Customers With Disabilities

Consumers Are Driving Smarter Energy

by Employee on ‎01-11-2012 11:37 AM

In addition to the myriad big, loud booths, wildly dressed presenters, and the sheer volume of humanity weaving through it all, the Consumer Electronics Show also hosts a variety of tech-centric panel discussions. I’ll sit-in on a few before the show is over.


One of the panels I attended discussed “Consumer Demand for Energy as a Service.” Broadband has opened the home energy market beyond traditional utility companies and energy service providers, the discussion highlighted. Panelists discussed barriers to effective use and deployment of smart meters, raising consumer awareness around energy, all while keeping it simple and easy.



“It’s not about sophistication. It’s about making it easy and simply while delivering what the customer wants,” said Ann Shaub, director of product management for Verizon, who was one of the panelists. 



In October of 2011, Ann and her team helped make Verizon the first major Internet service provider to offer a smart home service on a mass scale. The panelists, which included CEOs and CTOs from companies like SmartLabs and Blue Line Innovations, seemed to agree that raising consumer awareness of the price of energy and how simple decisions based on individual lifestyles and preferences will help adoption of the connected home.


The entry into the market from “brands that consumers trust, brands that they have a relationship with,” will help drive smart energy adoption, explained Blue Line Innovations CEO Peter Porteous.
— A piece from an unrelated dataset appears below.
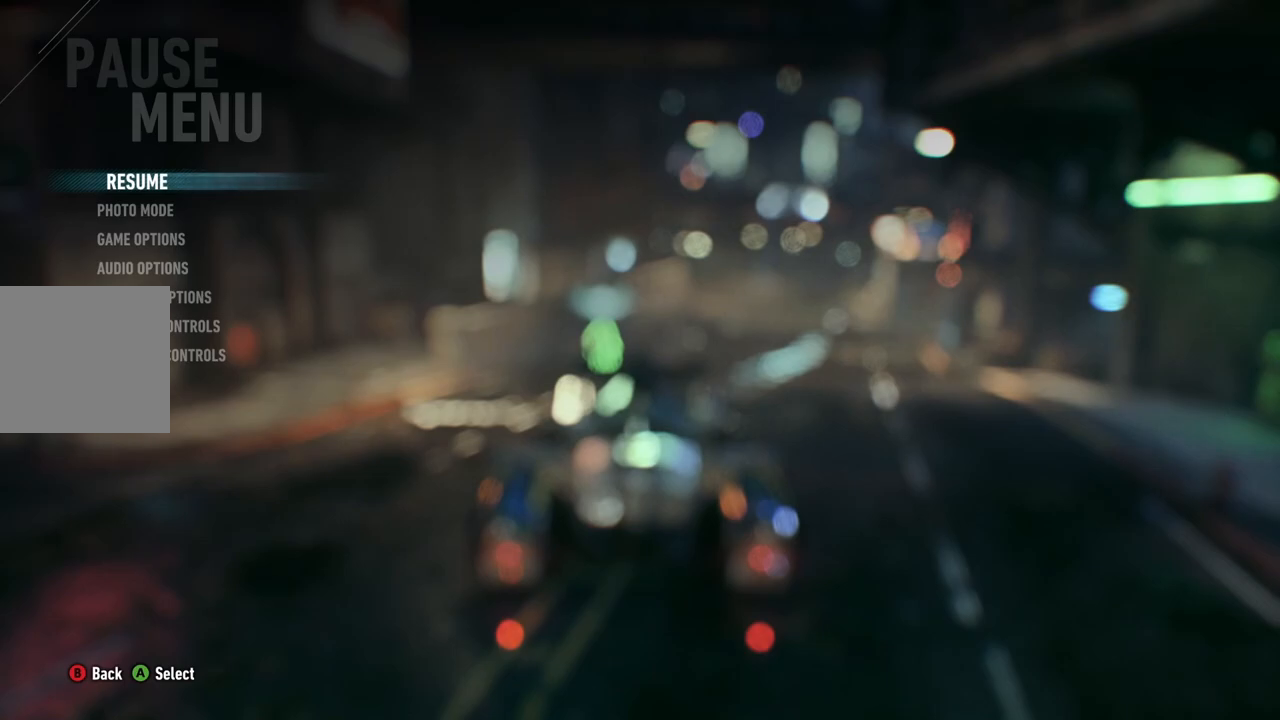
{"buttons": [], "left_stick": "center", "right_stick": "center", "events": []}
The utility companies also need to get in the game, explained GE’s Jonathan “J.T.” Thompson. (Think smart meters, with consumers empowered and data informing everyone's decision making.) A company like Verizon which operates in numerous states cannot create unique product and service offerings that comply with each state, the panelists agreed. There need to be universal standards.
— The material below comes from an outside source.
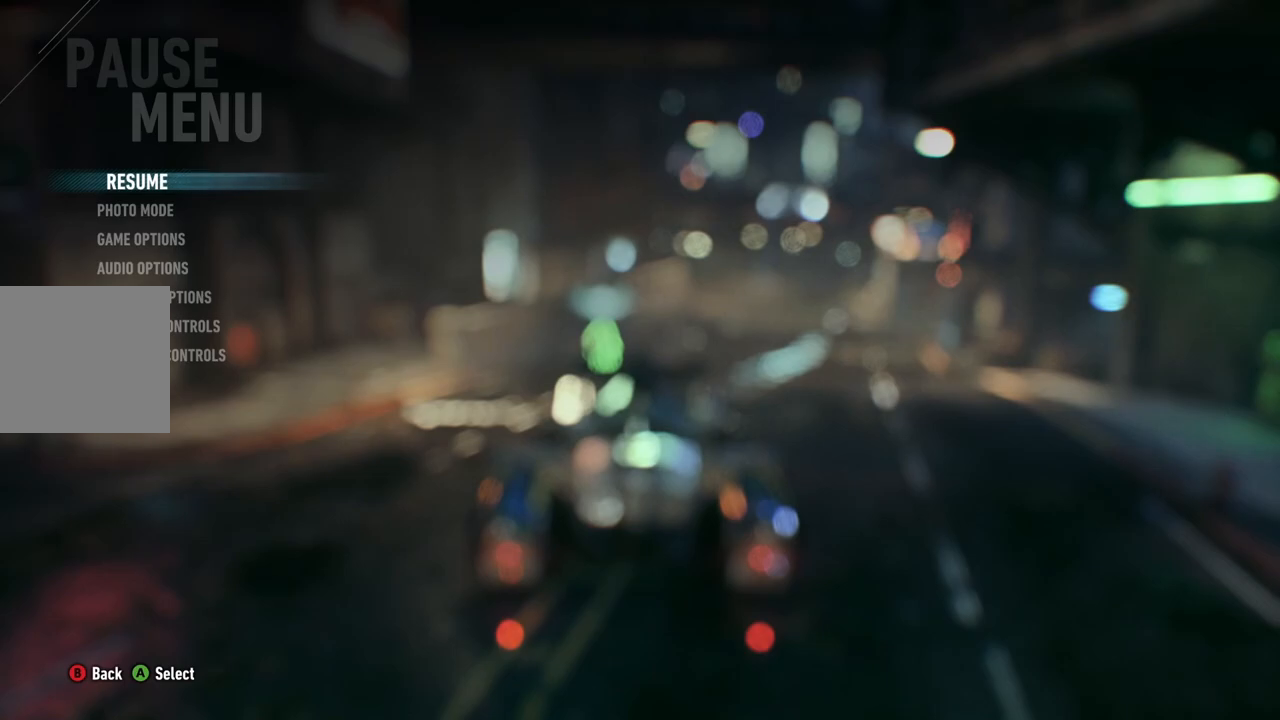
{"buttons": [], "left_stick": "center", "right_stick": "center", "events": []}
“There’s also a huge mobile component,” said Leon Hounshell, division general manager, home solutions, for Motorola Mobility.


Interestingly, Verizon has seen that nearly 60% of its Home Monitoring and Control users access the service via mobile devices.


The panelists also discussed recent announcements of new offerings and competitors, and how that impacts the budding space.


“I think it’s (competition) is all good,” said Verizon’s Ann Shaub. “It’s all about raising awareness of the space and the possibilities and ultimately raising consumer interests.”


To learn more about Verizon’s smart home service, visit the shop and learn website


‎01-13-2012 07:35 PM - edited ‎01-13-2012 07:36 PM

Might be more interested if there was more integration into existing investments, and more than 5 devices on your sales display wall. I have a dead bolt on my door. Is Verizon also gon't to provide alarm monitoring for that $10, when that one lock does not latch, and I come home to an empty house. Need to expand the product line a bit. I can turn lights off when I leave, and I own a camera system.


I have not checked but do these apps run on more than just Verizon wireless phones?

by Employee
on ‎01-16-2012 02:50 PM

Hello again, prisaz. The current home monitoring and control offering is a foundation upon which a lot more funcationality will be built, so stay tuned!  To your point, the piece parts of this service have been available for a while, but what Verizon has done is integrate it for easy of use. We've created an easy, multi-screen user interface. And in these cost-conscious times, it's important to note that Verizon is selling many of the items for less than available elsewhere. 


To answer your last question: You can use any provider, but (and I'm biased): Everything works better on Verizon's networks.

on ‎01-16-2012 07:54 PM

I am referring to the devices. Like I have cameras. What if someone has there own hardwired door monitoring and control, what if someone would like to use their own, or a different lighting relay. Everything seems to be based on proprietary Verizon hardware. Can we get the Yes I am also biased in regards to the network. I have been a Verizon Internet customer for a very long time. Dial up, ISDN, ADSL, and now FiOS that rocks.


 I would just like to see the ability to use our own hardware for some of us that do not need you to dumb it down so much. Being in the EMCS business for 15 years, I would not consider these devices for my personal use. Way to limiting. Almost like before BacNet, or Semi Open LON Talk which requires a license and neuron chip for each device. But then again I am talking commercial control systems.


Ok I see you have expanded. But How about a few items like replacement wall switches for existing lighting.


I have a few non IP cameras and a CCTV DVR PC that work quite well.